▶ Task objective
Render every line of the data exactly as written, and leave out the pictures.

**** Material supplied

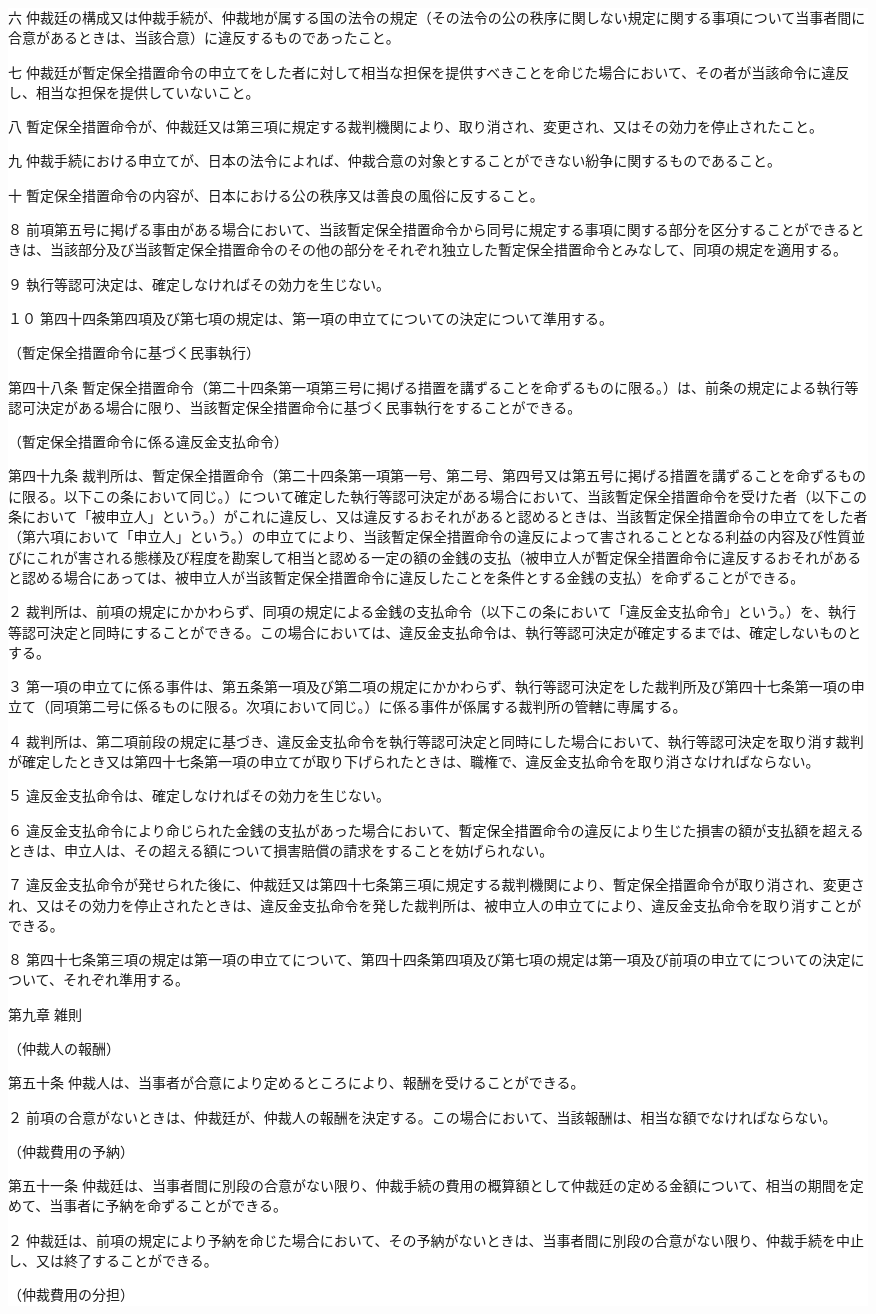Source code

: 六 仲裁廷の構成又は仲裁手続が、仲裁地が属する国の法令の規定（その法令の公の秩序に関しない規定に関する事項について当事者間に合意があるときは、当該合意）に違反するものであったこと。

七 仲裁廷が暫定保全措置命令の申立てをした者に対して相当な担保を提供すべきことを命じた場合において、その者が当該命令に違反し、相当な担保を提供していないこと。

八 暫定保全措置命令が、仲裁廷又は第三項に規定する裁判機関により、取り消され、変更され、又はその効力を停止されたこと。

九 仲裁手続における申立てが、日本の法令によれば、仲裁合意の対象とすることができない紛争に関するものであること。

十 暫定保全措置命令の内容が、日本における公の秩序又は善良の風俗に反すること。

８ 前項第五号に掲げる事由がある場合において、当該暫定保全措置命令から同号に規定する事項に関する部分を区分することができるときは、当該部分及び当該暫定保全措置命令のその他の部分をそれぞれ独立した暫定保全措置命令とみなして、同項の規定を適用する。

９ 執行等認可決定は、確定しなければその効力を生じない。

１０ 第四十四条第四項及び第七項の規定は、第一項の申立てについての決定について準用する。

（暫定保全措置命令に基づく民事執行）

第四十八条 暫定保全措置命令（第二十四条第一項第三号に掲げる措置を講ずることを命ずるものに限る。）は、前条の規定による執行等認可決定がある場合に限り、当該暫定保全措置命令に基づく民事執行をすることができる。

（暫定保全措置命令に係る違反金支払命令）

第四十九条 裁判所は、暫定保全措置命令（第二十四条第一項第一号、第二号、第四号又は第五号に掲げる措置を講ずることを命ずるものに限る。以下この条において同じ。）について確定した執行等認可決定がある場合において、当該暫定保全措置命令を受けた者（以下この条において「被申立人」という。）がこれに違反し、又は違反するおそれがあると認めるときは、当該暫定保全措置命令の申立てをした者（第六項において「申立人」という。）の申立てにより、当該暫定保全措置命令の違反によって害されることとなる利益の内容及び性質並びにこれが害される態様及び程度を勘案して相当と認める一定の額の金銭の支払（被申立人が暫定保全措置命令に違反するおそれがあると認める場合にあっては、被申立人が当該暫定保全措置命令に違反したことを条件とする金銭の支払）を命ずることができる。

２ 裁判所は、前項の規定にかかわらず、同項の規定による金銭の支払命令（以下この条において「違反金支払命令」という。）を、執行等認可決定と同時にすることができる。この場合においては、違反金支払命令は、執行等認可決定が確定するまでは、確定しないものとする。

３ 第一項の申立てに係る事件は、第五条第一項及び第二項の規定にかかわらず、執行等認可決定をした裁判所及び第四十七条第一項の申立て（同項第二号に係るものに限る。次項において同じ。）に係る事件が係属する裁判所の管轄に専属する。

４ 裁判所は、第二項前段の規定に基づき、違反金支払命令を執行等認可決定と同時にした場合において、執行等認可決定を取り消す裁判が確定したとき又は第四十七条第一項の申立てが取り下げられたときは、職権で、違反金支払命令を取り消さなければならない。

５ 違反金支払命令は、確定しなければその効力を生じない。

６ 違反金支払命令により命じられた金銭の支払があった場合において、暫定保全措置命令の違反により生じた損害の額が支払額を超えるときは、申立人は、その超える額について損害賠償の請求をすることを妨げられない。

７ 違反金支払命令が発せられた後に、仲裁廷又は第四十七条第三項に規定する裁判機関により、暫定保全措置命令が取り消され、変更され、又はその効力を停止されたときは、違反金支払命令を発した裁判所は、被申立人の申立てにより、違反金支払命令を取り消すことができる。

８ 第四十七条第三項の規定は第一項の申立てについて、第四十四条第四項及び第七項の規定は第一項及び前項の申立てについての決定について、それぞれ準用する。

第九章 雑則

（仲裁人の報酬）

第五十条 仲裁人は、当事者が合意により定めるところにより、報酬を受けることができる。

２ 前項の合意がないときは、仲裁廷が、仲裁人の報酬を決定する。この場合において、当該報酬は、相当な額でなければならない。

（仲裁費用の予納）

第五十一条 仲裁廷は、当事者間に別段の合意がない限り、仲裁手続の費用の概算額として仲裁廷の定める金額について、相当の期間を定めて、当事者に予納を命ずることができる。

２ 仲裁廷は、前項の規定により予納を命じた場合において、その予納がないときは、当事者間に別段の合意がない限り、仲裁手続を中止し、又は終了することができる。

（仲裁費用の分担）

********

▶ Expected answer
Source code

: 六 仲裁廷の構成又は仲裁手続が、仲裁地が属する国の法令の規定（その法令の公の秩序に関しない規定に関する事項について当事者間に合意があるときは、当該合意）に違反するものであったこと。

七 仲裁廷が暫定保全措置命令の申立てをした者に対して相当な担保を提供すべきことを命じた場合において、その者が当該命令に違反し、相当な担保を提供していないこと。

八 暫定保全措置命令が、仲裁廷又は第三項に規定する裁判機関により、取り消され、変更され、又はその効力を停止されたこと。

九 仲裁手続における申立てが、日本の法令によれば、仲裁合意の対象とすることができない紛争に関するものであること。

十 暫定保全措置命令の内容が、日本における公の秩序又は善良の風俗に反すること。

８ 前項第五号に掲げる事由がある場合において、当該暫定保全措置命令から同号に規定する事項に関する部分を区分することができるときは、当該部分及び当該暫定保全措置命令のその他の部分をそれぞれ独立した暫定保全措置命令とみなして、同項の規定を適用する。

９ 執行等認可決定は、確定しなければその効力を生じない。

１０ 第四十四条第四項及び第七項の規定は、第一項の申立てについての決定について準用する。

（暫定保全措置命令に基づく民事執行）

第四十八条 暫定保全措置命令（第二十四条第一項第三号に掲げる措置を講ずることを命ずるものに限る。）は、前条の規定による執行等認可決定がある場合に限り、当該暫定保全措置命令に基づく民事執行をすることができる。

（暫定保全措置命令に係る違反金支払命令）

第四十九条 裁判所は、暫定保全措置命令（第二十四条第一項第一号、第二号、第四号又は第五号に掲げる措置を講ずることを命ずるものに限る。以下この条において同じ。）について確定した執行等認可決定がある場合において、当該暫定保全措置命令を受けた者（以下この条において「被申立人」という。）がこれに違反し、又は違反するおそれがあると認めるときは、当該暫定保全措置命令の申立てをした者（第六項において「申立人」という。）の申立てにより、当該暫定保全措置命令の違反によって害されることとなる利益の内容及び性質並びにこれが害される態様及び程度を勘案して相当と認める一定の額の金銭の支払（被申立人が暫定保全措置命令に違反するおそれがあると認める場合にあっては、被申立人が当該暫定保全措置命令に違反したことを条件とする金銭の支払）を命ずることができる。

２ 裁判所は、前項の規定にかかわらず、同項の規定による金銭の支払命令（以下この条において「違反金支払命令」という。）を、執行等認可決定と同時にすることができる。この場合においては、違反金支払命令は、執行等認可決定が確定するまでは、確定しないものとする。

３ 第一項の申立てに係る事件は、第五条第一項及び第二項の規定にかかわらず、執行等認可決定をした裁判所及び第四十七条第一項の申立て（同項第二号に係るものに限る。次項において同じ。）に係る事件が係属する裁判所の管轄に専属する。

４ 裁判所は、第二項前段の規定に基づき、違反金支払命令を執行等認可決定と同時にした場合において、執行等認可決定を取り消す裁判が確定したとき又は第四十七条第一項の申立てが取り下げられたときは、職権で、違反金支払命令を取り消さなければならない。

５ 違反金支払命令は、確定しなければその効力を生じない。

６ 違反金支払命令により命じられた金銭の支払があった場合において、暫定保全措置命令の違反により生じた損害の額が支払額を超えるときは、申立人は、その超える額について損害賠償の請求をすることを妨げられない。

７ 違反金支払命令が発せられた後に、仲裁廷又は第四十七条第三項に規定する裁判機関により、暫定保全措置命令が取り消され、変更され、又はその効力を停止されたときは、違反金支払命令を発した裁判所は、被申立人の申立てにより、違反金支払命令を取り消すことができる。

８ 第四十七条第三項の規定は第一項の申立てについて、第四十四条第四項及び第七項の規定は第一項及び前項の申立てについての決定について、それぞれ準用する。

第九章 雑則

（仲裁人の報酬）

第五十条 仲裁人は、当事者が合意により定めるところにより、報酬を受けることができる。

２ 前項の合意がないときは、仲裁廷が、仲裁人の報酬を決定する。この場合において、当該報酬は、相当な額でなければならない。

（仲裁費用の予納）

第五十一条 仲裁廷は、当事者間に別段の合意がない限り、仲裁手続の費用の概算額として仲裁廷の定める金額について、相当の期間を定めて、当事者に予納を命ずることができる。

２ 仲裁廷は、前項の規定により予納を命じた場合において、その予納がないときは、当事者間に別段の合意がない限り、仲裁手続を中止し、又は終了することができる。

（仲裁費用の分担）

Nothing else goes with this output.